ここに魔王軍ナンバーツーのアシッドが住んでいるため、このように呼ばれているのだ。
「タクトさん。ここまで送り届けていただき、ありがとうございました。私の家は、この街にあるんです」
「えっ? たしか、家はリリアンにあるのでは?」
「リリアンにもありますよ、別邸が」
「はっ?」
この時、タクトは、
『これって、コイツの正体が、アレって意味だよね? 多分』
と思っていた。
そして、それは現実となった。
「実は、アルカって言うのは偽名でして、私の本当の名前はアシッドなんです!」
「やっぱりか。ってことは、魔王軍ナンバー2の?」
「はい。魔王リリスの妹です」
アルコルがアルカの耳打ちをされた時に怯えだしたのは、恐らく、その時にアルカの正体を知らされたからだろう。
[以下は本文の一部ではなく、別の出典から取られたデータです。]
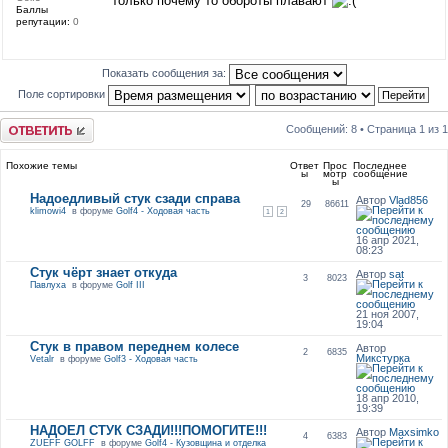
только почему то обороты плавают
Баллы
репутации:
0
Показать сообщения за:
Поле сортировки
Ответить
Сообщений: 8 • Страница
1
из
1
Похожие темы
Ответ
Прос
Последнее
ы
мотр
сообщение
ы
Надоедливый стук сзади справа
Автор
Vlad856
29
86611
klimowi4
в форуме
Golf4 - Ходовая часть
1
2
16 апр 2021,
08:23
Стук чёрт знает откуда
Автор
sat
3
8023
Павлуха
в форуме
Golf III
21 ноя 2007,
19:04
Стук в правом переднем колесе
Автор
2
6835
Микстурка
Vetalr
в форуме
Golf3 - Ходовая часть
18 апр 2010,
19:39
НАДОЕЛ СТУК СЗАДИ!!!ПОМОГИТЕ!!!
Автор
Maxsimko
4
6383
ZUEFF GOLFF
в форуме
Golf4 - Кузовщина и отделка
そして、アルコルがタクトとアルカの前から逃げるように走り去って行ったのも、魔王の妹であるアルカを恐れていたからに違いない。
それと、タクトは、一瞬、
「(アルカが今まで俺にHを迫っていたのは、俺からの大賢者の力を奪おうとしていたってことなのか?)」
とも思ったが、タクトは、アルカに自分が大賢者であることを明かしていない。
だったら何故、アルカは今までタクトを性的な意味ではなく、命を奪おうとする意味で襲わなかったのだろうか?
それが、タクトにとっては疑問だった。
少なくとも、タクトはアルカの姉を倒そうとしているのだ。
普通なら、姉を守るためにタクトの命を狙ってきてもおかしくは無い。
それと、もう一つ。
「(アルカのフルネームはアルカ・リンだったよな。つまり、アルカリ。アシッドは酸だから、足したら中和するな)」
とか、別にどうでもイイことを、タクトは、ふと考えていた。